Contaban las leyendas que antaño existieron unos artefactos
llamados “espejos”, en los que podías ver el reflejo que te ofrecía el sol.
Nadie sabía si era cierto o no, aunque ella soñaba a veces
con esos “espejos” y con que, al mirarse, sonreía por lo que veía.
Sin embargo, una vez se levantaba, tenía que acordarse de
que aquello eran meras imaginaciones y que los únicos reflejos permitidos eran
los que te ofrecían los ojos de la gente.
Ese día, se preparó para ir como siempre al río y ofrecer
sus servicios como lavandera para los ricos. Sobre todo, porque los pobres ni
se podían permitir comprarse suficiente ropa como para no lavarla ellos, ni tenían
el suficiente dinero como para pagarlo.
Llegó con su pastilla de jabón —“¿Cuándo se había gastado
tanto? Pensaba que duraría un mes pero si llega a una semana, será un milagro”.—
intentando evitar al máximo las miradas del resto de los pueblerinos.
Especialmente, del resto de su gremio.
Un monstruo horroroso, inútil, inservible, que asustaba a
los niños y provocaba el asco de los adultos.
Nunca se atrevió a preguntar qué era aquello tan horrendo de
su aspecto para provocar tal reacción. Y menos aún, fue capaz de reunir el
valor suficiente como para mirar su reflejo en el agua. Había oído decir que se
veía de manera imperfecta y, pese a eso, estaría dispuesta a descubrirlo.
La paralizaba el miedo.
“¿Y si era realmente un ser abominable?”.
La asustaba esa idea hasta el punto de impedirle mirar el
agua en calma.
Procuraba guiarse por el tacto a la hora de enjabonar la
ropa, y todo el proceso en sí, se limitaba a fijar la vista en un punto del
horizonte. Solo se permitía a sí misma fijarse en el agua cuando estaba
cubierta de burbujas —“No hay riesgo, ¿verdad?—.
Cuando volvió a su casa, se desvistió rápidamente y se metió
bajo la tela harapienta que le servía de manta (si es que se podía llamar así).
Volvió a soñar con esos condenados espejos. Se despertó muy
agitada.
Por la ventana, entraban los primeros albores del día. Al
levantarse notó algo a sus pies. Retiró la manta y se encontró un objeto metálico.
Lo cogió y empezó a darle vueltas. En uno de los giros, se fijó en que su mano
—“¿Era su mano o…o qué, exactamente?”— aparecía en la superficie del objeto.

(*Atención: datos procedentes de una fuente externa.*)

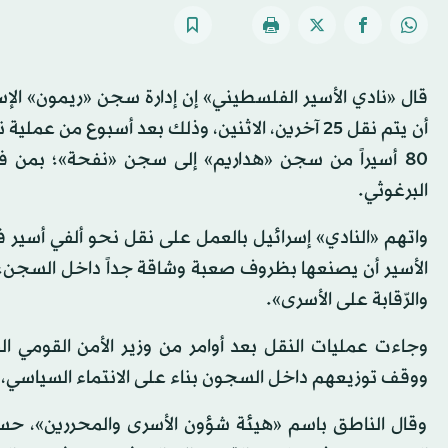
80 أسيراً من سجن «هداريم» إلى سجن «نفحة»؛ بمن ف
البرغوثي.
واتهم «النادي» إسرائيل بالعمل على نقل نحو ألفي أسير
الأسير أن يصنعها بظروف صعبة وشاقة جداً داخل السجن؛ 
والرّقابة على الأسرى».
وجاءت عمليات النقل بعد أوامر من وزير الأمن القومي ا
ووقف توزيعهم داخل السجون بناء على الانتماء السياسي،
وقال الناطق باسم «هيئة شؤون الأسرى والمحررين»، حسن 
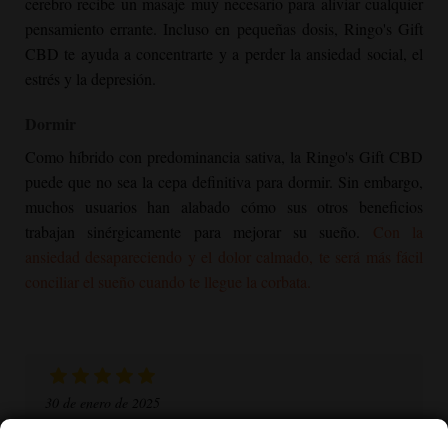
cerebro recibe un masaje muy necesario para aliviar cualquier
pensamiento errante. Incluso en pequeñas dosis, Ringo's Gift
CBD te ayuda a concentrarte y a perder la ansiedad social, el
estrés y la depresión.
Dormir
Como híbrido con predominancia sativa, la Ringo's Gift CBD
puede que no sea la cepa definitiva para dormir. Sin embargo,
muchos usuarios han alabado cómo sus otros beneficios
trabajan sinérgicamente para mejorar su sueño.
Con la
ansiedad desapareciendo y el dolor calmado, te será más fácil
conciliar el sueño cuando te llegue la corbata.
30 de enero de 2025
Ringo's Gift CBD es una de las mejores variedades que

Puso la extremidad frente la superficie que parecía de plata
y descubrió que una réplica exacta aparecía.
Empezó a preguntarse qué era aquello y, de repente, se acordó.
“Es…¿Espejos?”
Se dio cuenta de que aquella era la oportunidad perfecta
para comprobar su reflejo. Al pensarlo, sintió un peso en el pecho, una
angustia que la arrastraba a dudar si realmente quería descubrirlo.

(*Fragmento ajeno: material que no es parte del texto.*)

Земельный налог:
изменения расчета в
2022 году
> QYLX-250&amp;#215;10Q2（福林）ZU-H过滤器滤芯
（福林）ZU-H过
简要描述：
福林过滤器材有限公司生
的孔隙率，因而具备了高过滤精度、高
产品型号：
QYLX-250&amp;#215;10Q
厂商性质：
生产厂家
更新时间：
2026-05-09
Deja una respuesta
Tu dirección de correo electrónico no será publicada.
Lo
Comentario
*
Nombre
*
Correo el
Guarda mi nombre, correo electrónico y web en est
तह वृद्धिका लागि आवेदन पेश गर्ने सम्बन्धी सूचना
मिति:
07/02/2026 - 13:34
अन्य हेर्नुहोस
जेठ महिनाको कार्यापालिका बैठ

“Pero había aparecido de la nada, ¿no? Quizás también iba a
desaparecer sin avisar y, entonces, ¿qué?” Se arrepentiría, estaba segura.
Era ahora o nunca.
Cerró los ojos, intentando imaginar qué vería. ¿Qué cabía
esperarse? No tenía ni la menos idea, pero suponía que algo debería justificar
lo que veía en los ojos de los demás.
Puso el objeto frente su cara con los ojos todavía sin
abrir, contó hasta diez —“Uno… dos… tres… cuatro… cinco… seis… siete… ocho…
nueve… y diez.”— y abrió los ojos.
Se encontró con un rostro, supuestamente el suyo, que tenía
una mueca un tanto extraña.
Subió la vista hacia sus propios ojos y descubrió que los iris tenían una coloración verdosa. Examinó
su pelo: despeinado. Sabía que aquello se resolvía fácilmente.
Y le surgió inmediatamente la duda de dónde estaba aquello
que producía aquel horrendo reflejo en ojos de los demás.
No lo encontraba por ninguna parte.
Quizás no lo sabría nunca.
Quizás
no lo descubriría jamás.
Quizás
no era como la veían los demás, sino cómo se veía ella misma.